Figure from: Liquid Biopsy, Lone SN, et al. Molecular Cancer 21, 79 (2022). Used under the Creative Commons license: creativecommons.org/licenses/by/4.0/
What Is Liquid Biopsy and How Can It Help Our Patients?
Liquid biopsy is a relatively new diagnostic modality that uses blood, urine, or other biological fluids to detect cells, nucleic acids, or other cellular components.
Oncologists can use this tool to detect circulating tumor cells (CTCs), cell-free DNA (cfDNA), and exosomes. Circulating tumor cells are intact cells that have separated from the primary tumor and are found in circulating blood. cfDNA is degraded DNA fragments that are released into the blood as a result of apoptosis or necrosis. Exosomes are vesicles secreted by cells to allow cellular communication and to transport molecules such as proteins.
What Could Liquid Biopsy Tell You?
Liquid biopsy may serve as a prognostic indicator for some cancers. The presence of cfDNA or CTCs may be associated with increased tumor burden, aggressiveness, and decreased time to relapse. It may also be used to help monitor response to treatment and be an early marker for tumor recurrence or resistance to treatment. In humans, liquid biopsy can help guide targeted or personalized therapies. There are many benefits as well as limitations to liquid biopsy (see table below).

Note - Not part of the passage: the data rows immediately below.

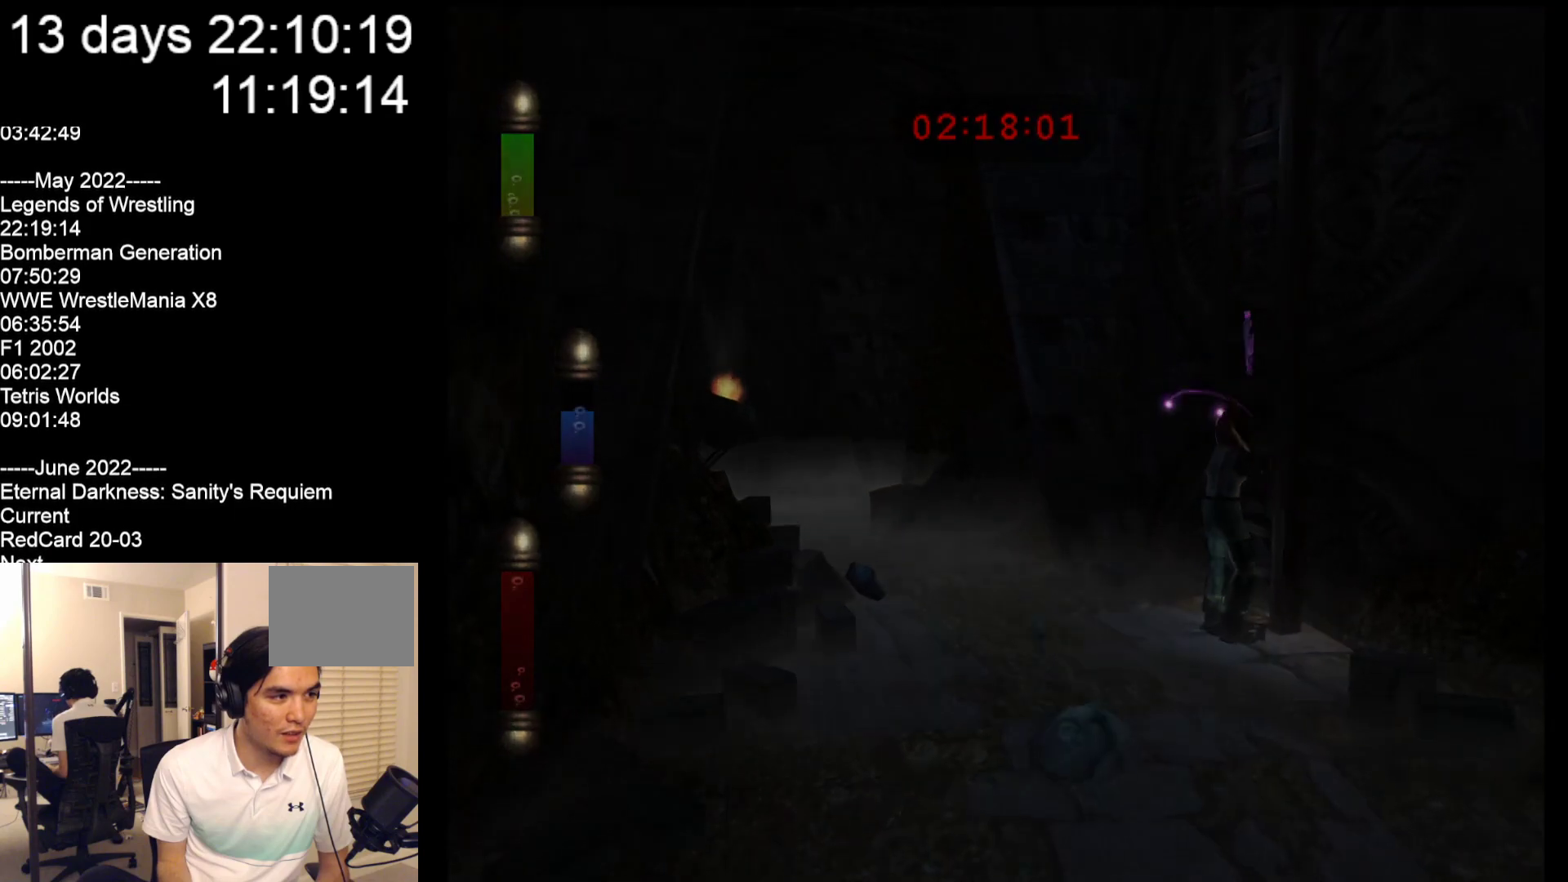
{"buttons": [], "left_stick": "center", "events": [[300, "left_stick", "center"]]}
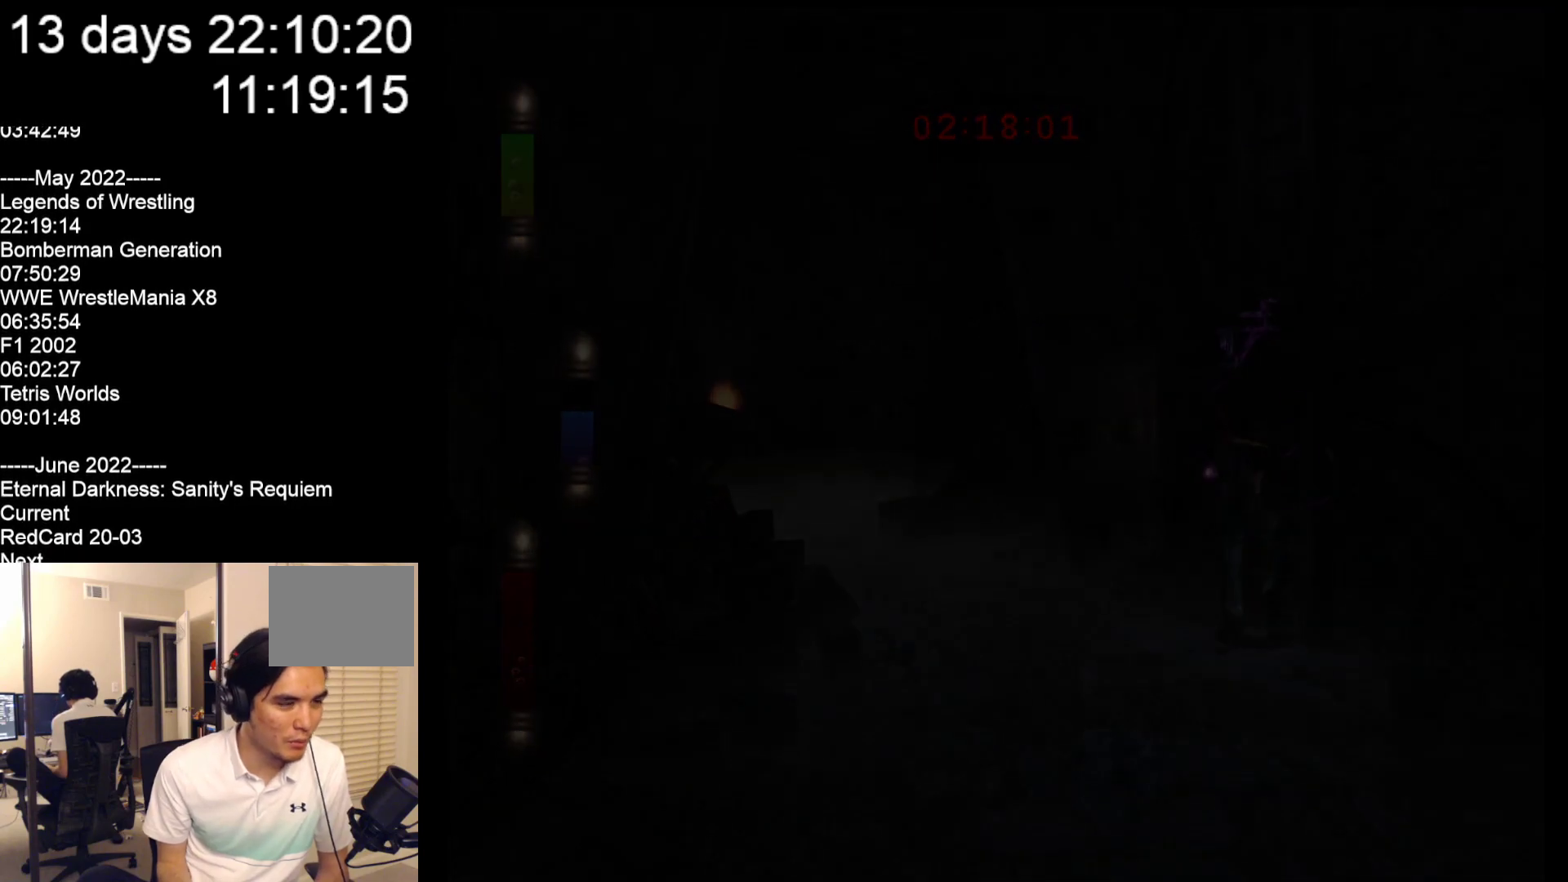
{"buttons": [], "left_stick": "center", "events": []}
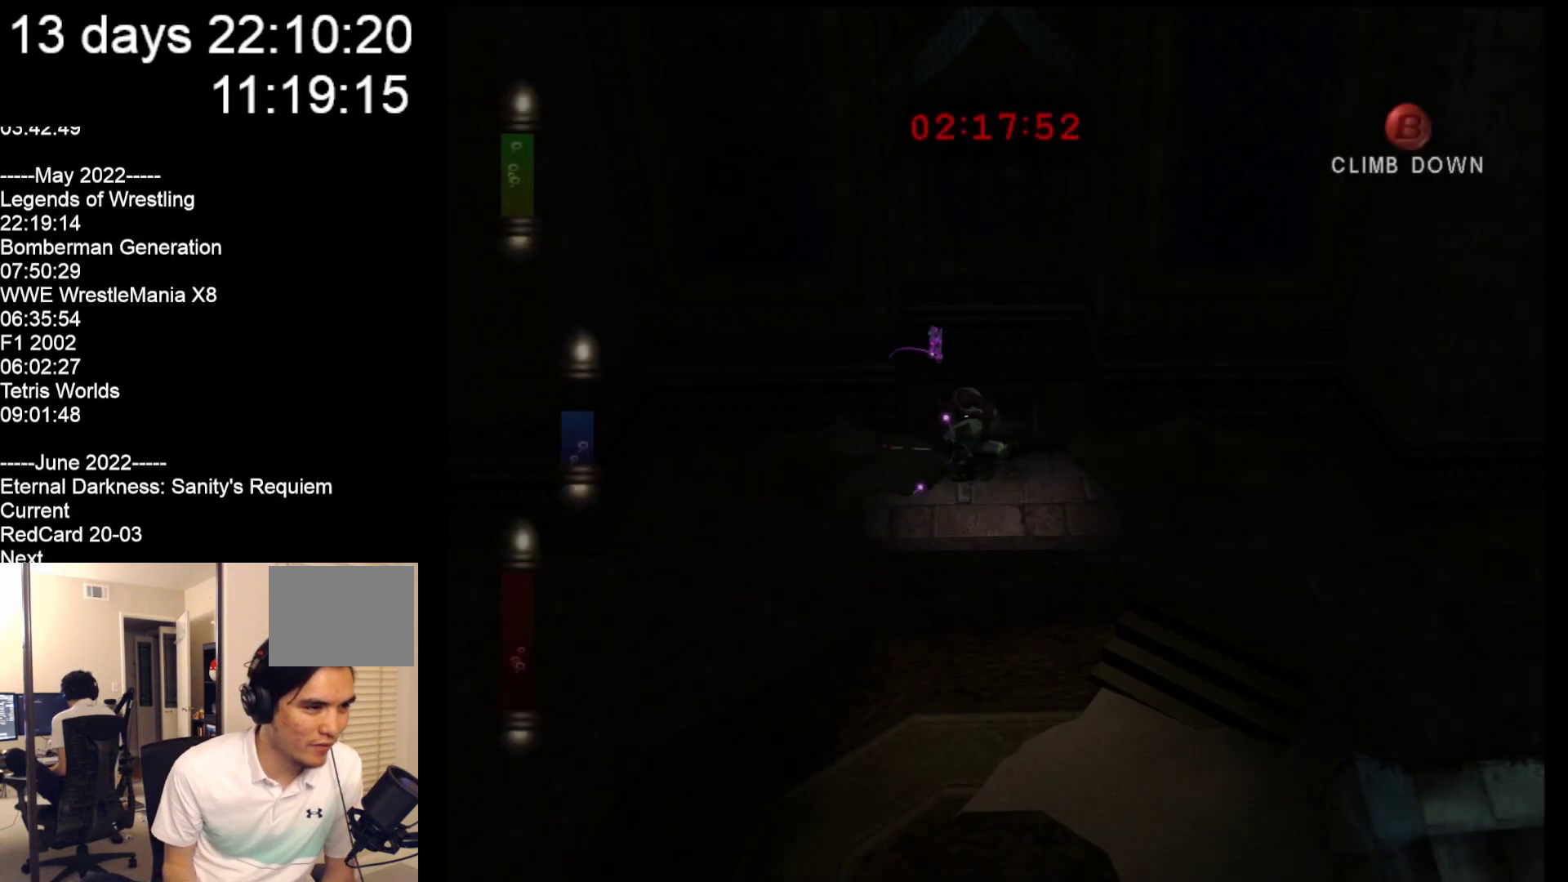
{"buttons": [], "left_stick": "down-right", "events": [[233, "left_stick", "down"], [433, "left_stick", "down-right"]]}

|Earlier diagnosis||Concentrations in blood are very low, requires specialized techniques and 7-9 mls of blood|
|Less invasive||Less effective for early and localized disease|
|Less costly (depending on local market)||False positives|
|Easily repeated/can be used for monitoring||Not sensitive if more than one tumor type present|
|Can assess tumor heterogeneity||Does not give information about tumor microenvironment or architecture|
|Good for tumors that cannot be biopsied||Targeting therapies are lacking in veterinary medicine|
Should You Incorporate This Tool into Your Practice?
Liquid biopsy has recently become available in veterinary medicine. The most widely available test is OncoK9 liquid biopsy from PetDx. This test is only available at Idexx and Antech. It is not offered at the University of Illinois Veterinary Diagnostic Laboratory.
Our Cancer Care Clinic does not currently use this test because it is still early in development. The OncoK9 screening test requires a test kit provided from the company or lab (available at Idexx and Antech).
The test has primarily been marketed to general practitioners as a screening tool for senior dogs or high-risk breeds, with the goal of early cancer detection to extend the pet’s survival. It is most sensitive for the detection of lymphoma, hemangiosarcoma, and osteosarcoma, all of which are usually diagnosed through standard procedures. Other cancer types can be detected, though these can vary.
The test has demonstrated sensitivity of 85.4% across the three cancers listed above, which are among the most aggressive canine cancers. The test has a specificity of 98.5%, which corresponds to a false positive rate of just 1.5%.
While the test is sometimes less costly than a biopsy with histopathology or imaging, the annual cost for screening should be considered. If used as a screening test and cancer signal is detected, practitioners should be ready to discuss what to do with the results and what it could mean for the patient.
The next step would be full staging (lab work, 3 view chest radiographs, and abdominal ultrasound/aspirates) to find and diagnose the tumor, if present. If no tumor is detected after these additional tests, the company recommends a full body CT scan for an otherwise healthy patient in which a cancer signal was detected.
Molecular tests such as these should not be used alone, rather to complement a good physical exam, history, owner’s observations, routine diagnostics, and consultation with specialists. Liquid biopsy may be one piece of the diagnostic puzzle, and having more pieces of information may provide a more accurate picture.
It remains unclear how liquid biopsy will fit into cancer detection in general practice. It may come to serve a useful purpose in confirming an elusive diagnosis or monitoring tumor recurrence after treatment. Research is currently ongoing to evaluate these and other uses.
• Lone SN, Nisar S, Masoodi T, et al. Liquid biopsy: a step closer to transform diagnosis, prognosis and future of cancer treatments. Mol Cancer 21, 79 (2022).
• Palmirotta R, Lovero D, Cafforio P, et al. Liquid biopsy of cancer: a multimodal diagnostic tool in clinical oncology. Ther Adv Med Oncol. 2018.
• Flory A, Kruglyak KM, Tynan JA, McLennan LM, Rafalko JM, Fiaux PC, et al. (2022) Clinical validation of a next-generation sequencing based multi-cancer early detection “liquid biopsy” blood test in over 1,000 dogs using an independent testing set: The CANcer Detection in Dogs (CANDiD) study. PLoS ONE 17(4): e0266623.